## [TASK INSTRUCTIONS]
**1.** In the text on discount-rate risk in P&C reserves, what is the starting point for discount curves in most MENA markets linked to?
**2.** Please continue the text on discount-rate risk in P&C reserves, picking up after its last sentence.

## [EXERCISE TEXT]
......
Discount-Rate Risk in P&C Reserves

When IFRS 17 went live, many P&C insurers in the region encountered a reserving behaviour that had not traditionally shaped short-term P&C contracts. Historically, reserving practices in MENA markets focused on expected ultimate losses and development patterns, with discounting often ignored. Under IFRS 17, this assumption no longer holds. Reserves represent the present value of future cash flows, which means any line with settlement extending beyond a year becomes sensitive to discount-rate movements.

This became particularly noticeable because IFRS 17 was implemented at a time of elevated global interest rates. Most MENA markets are pegged to, or influenced by, US dollar benchmarks, meaning the starting point for discount curves is linked to US Treasury yields and the Federal Reserve’s policy decisions. Many insurers therefore experienced a discount-rate tailwind at transition. Higher risk-free yields reduced the present value of reserves without any corresponding improvement in pricing or claims behaviour.

As monetary policy shifts, the mechanism reverses. When US rates decline, discount curves in MENA jurisdictions decline with them. The present value of future claims increases. Insurers see higher IFRS 17 liabilities and pressure on equity even when loss ratios and operational controls remain unchanged. For many P&C executives who historically interpreted reserve increases as a sign of deteriorating experience, this distinction is new. Under IFRS 17, the driver is often mechanical rather than operational. The discount rate moved.
......
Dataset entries
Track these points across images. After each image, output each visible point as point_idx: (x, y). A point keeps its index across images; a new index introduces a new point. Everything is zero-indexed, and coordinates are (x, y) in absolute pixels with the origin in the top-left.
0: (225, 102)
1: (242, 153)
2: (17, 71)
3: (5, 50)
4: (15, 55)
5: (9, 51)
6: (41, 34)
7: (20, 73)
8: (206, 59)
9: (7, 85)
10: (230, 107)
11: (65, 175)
......
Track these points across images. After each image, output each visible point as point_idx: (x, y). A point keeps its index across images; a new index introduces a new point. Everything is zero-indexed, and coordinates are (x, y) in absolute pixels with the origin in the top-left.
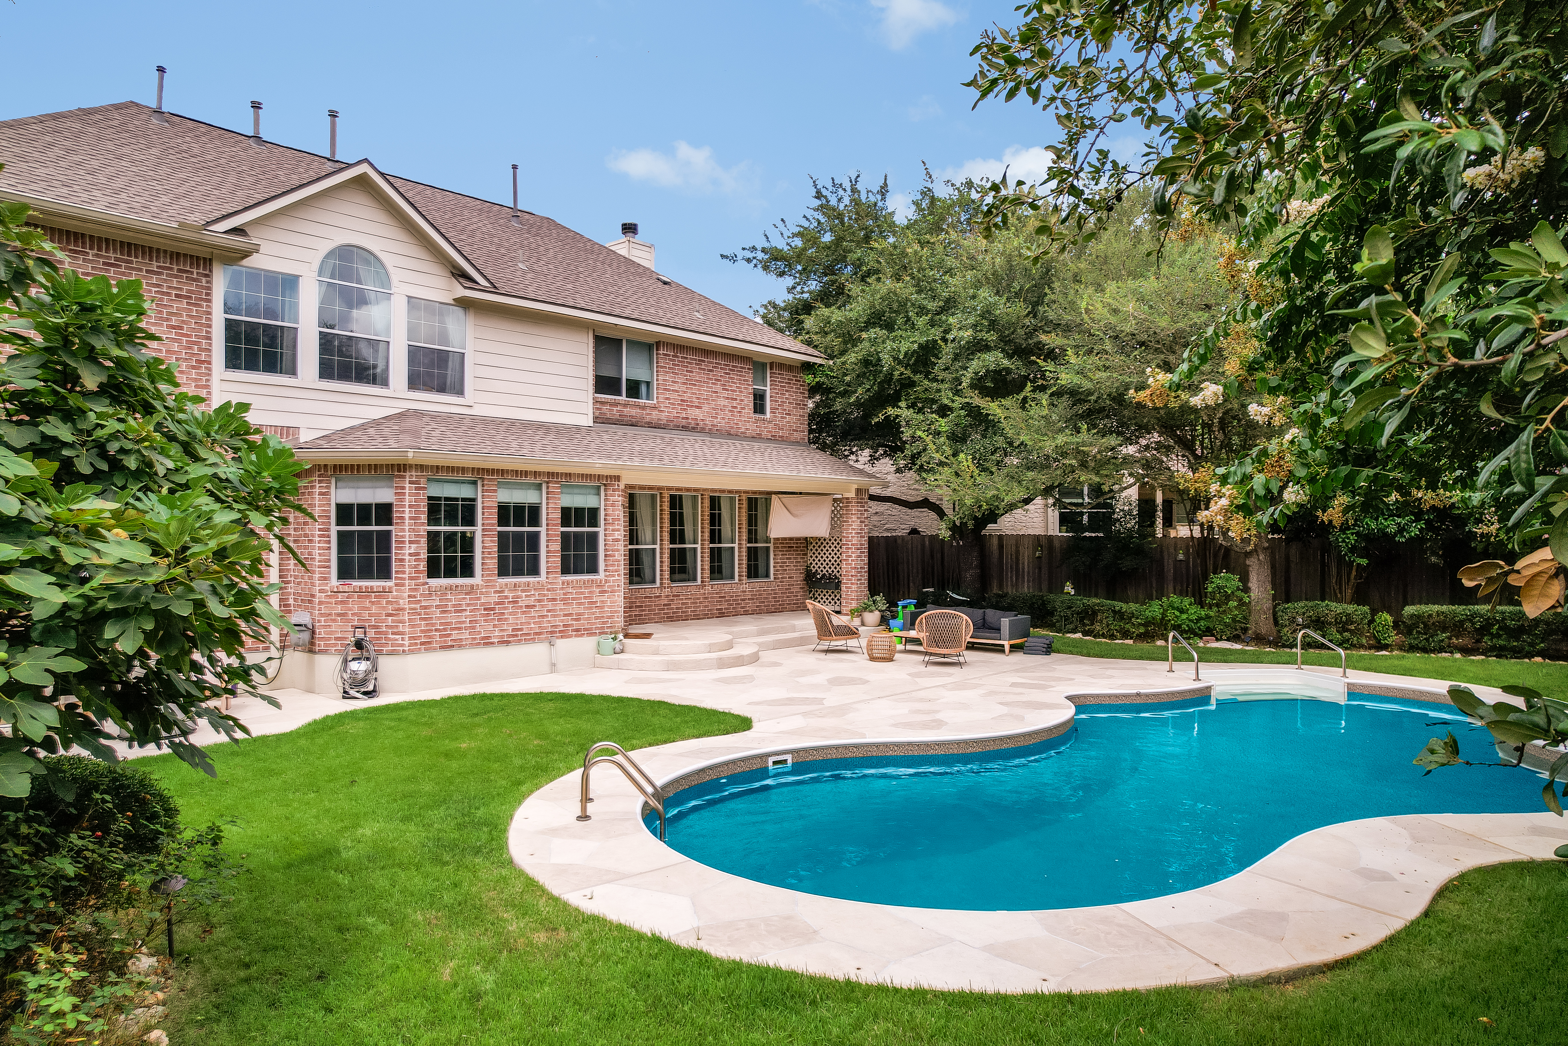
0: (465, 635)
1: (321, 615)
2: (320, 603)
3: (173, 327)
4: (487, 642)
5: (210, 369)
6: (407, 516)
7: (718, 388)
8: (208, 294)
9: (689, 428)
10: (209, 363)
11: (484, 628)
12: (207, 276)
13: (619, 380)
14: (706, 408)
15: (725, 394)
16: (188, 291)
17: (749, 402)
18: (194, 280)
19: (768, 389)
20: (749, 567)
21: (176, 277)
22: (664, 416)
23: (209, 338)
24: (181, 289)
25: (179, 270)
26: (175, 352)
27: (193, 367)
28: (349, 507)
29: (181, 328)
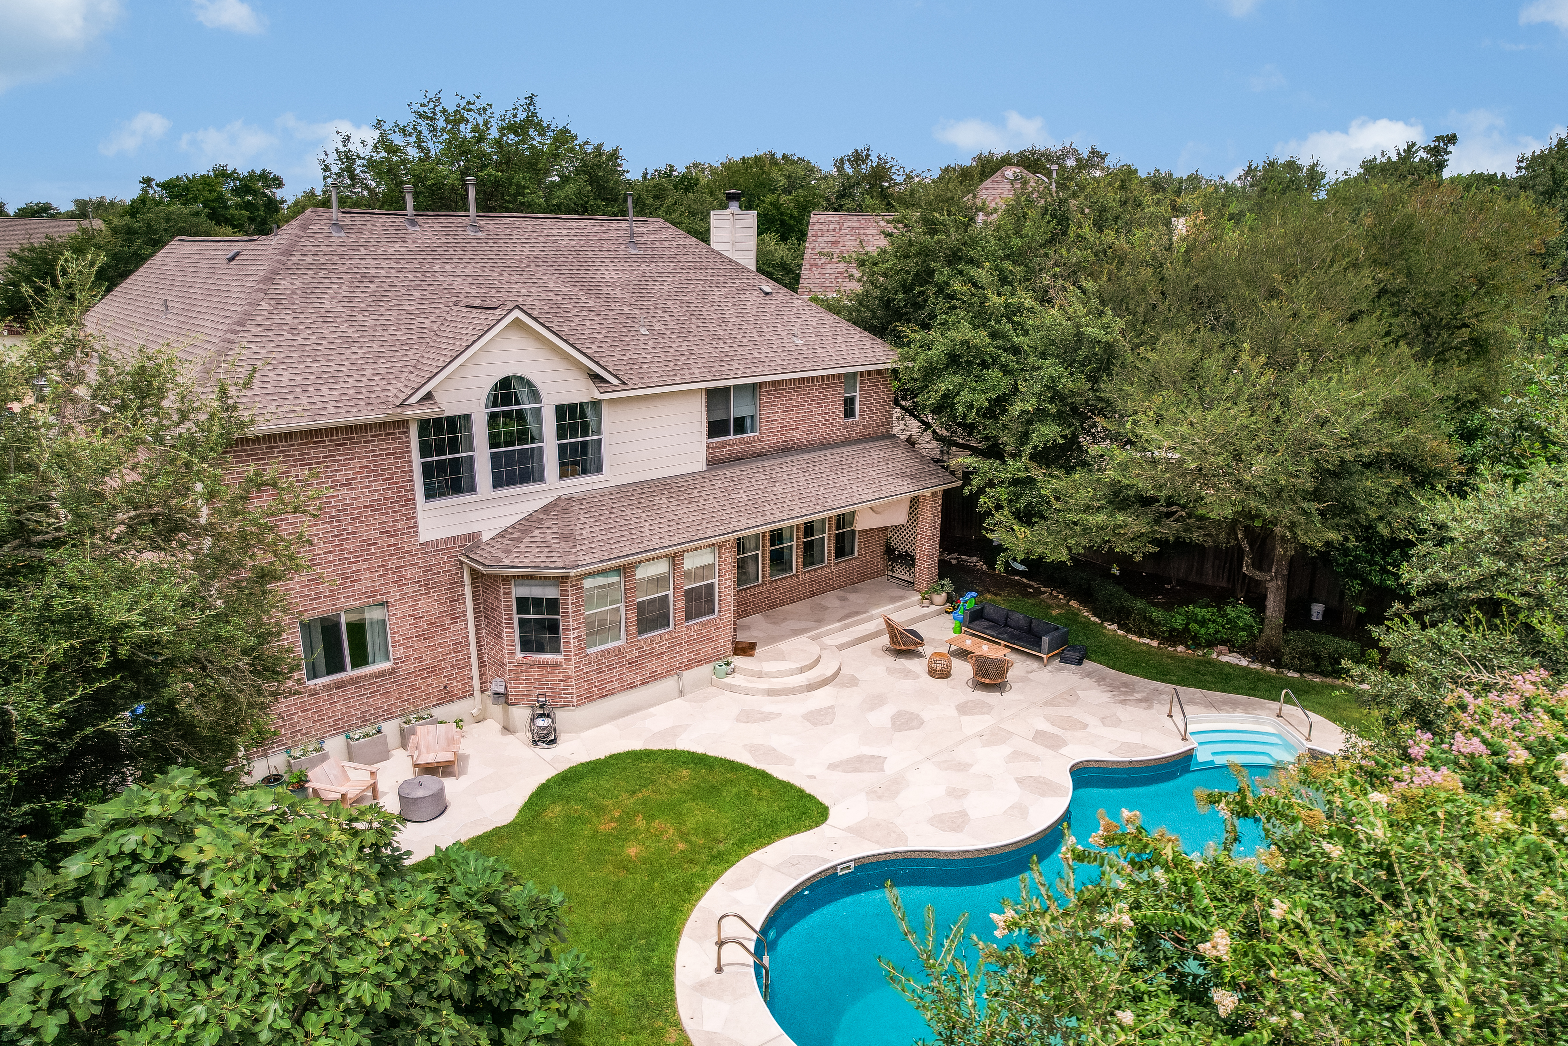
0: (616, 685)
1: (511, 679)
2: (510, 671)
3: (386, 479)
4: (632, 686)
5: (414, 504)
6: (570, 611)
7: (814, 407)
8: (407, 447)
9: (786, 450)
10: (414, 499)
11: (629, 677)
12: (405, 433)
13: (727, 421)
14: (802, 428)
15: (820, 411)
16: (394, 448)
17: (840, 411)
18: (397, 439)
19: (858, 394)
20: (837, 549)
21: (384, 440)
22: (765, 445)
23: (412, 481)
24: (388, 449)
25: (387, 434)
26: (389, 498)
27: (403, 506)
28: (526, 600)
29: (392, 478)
......
## [PER-TASK OUTPUTS]
**1.** It is linked to US Treasury yields and the Federal Reserve's policy decisions.

**2.**
Recognising this dynamic is becoming part of modern financial governance. It does not require forecasting interest rates. It requires clarity on the derivation of discount rates, regular sensitivity testing to quantify exposure, scenario analysis that links these movements to capital planning and risk appetite, and consistent communication that separates economic effects from underwriting performance. These elements prevent misinterpretation and support more stable strategic decisions.

The MENA P&C sector is now operating in an environment where reserve variability can stem from macroeconomic developments outside the region. This does not reduce the relevance of pricing, underwriting, or claims management. It reflects the fact that IFRS 17 introduced a financial-market dimension to non-life reserving that did not exist under previous frameworks. Insurers that understand and manage this effect will be better equipped to explain results, maintain discipline during interest-rate cycles, and avoid unnecessary operational responses to what is fundamentally an economic phenomenon.

While the materiality of this effect varies across portfolios, the impact becomes more visible as discount curves shift further. If global risk-free rates decline more sharply, the sensitivity of IFRS 17 reserves will become unmistakable across a broader set of P&C lines.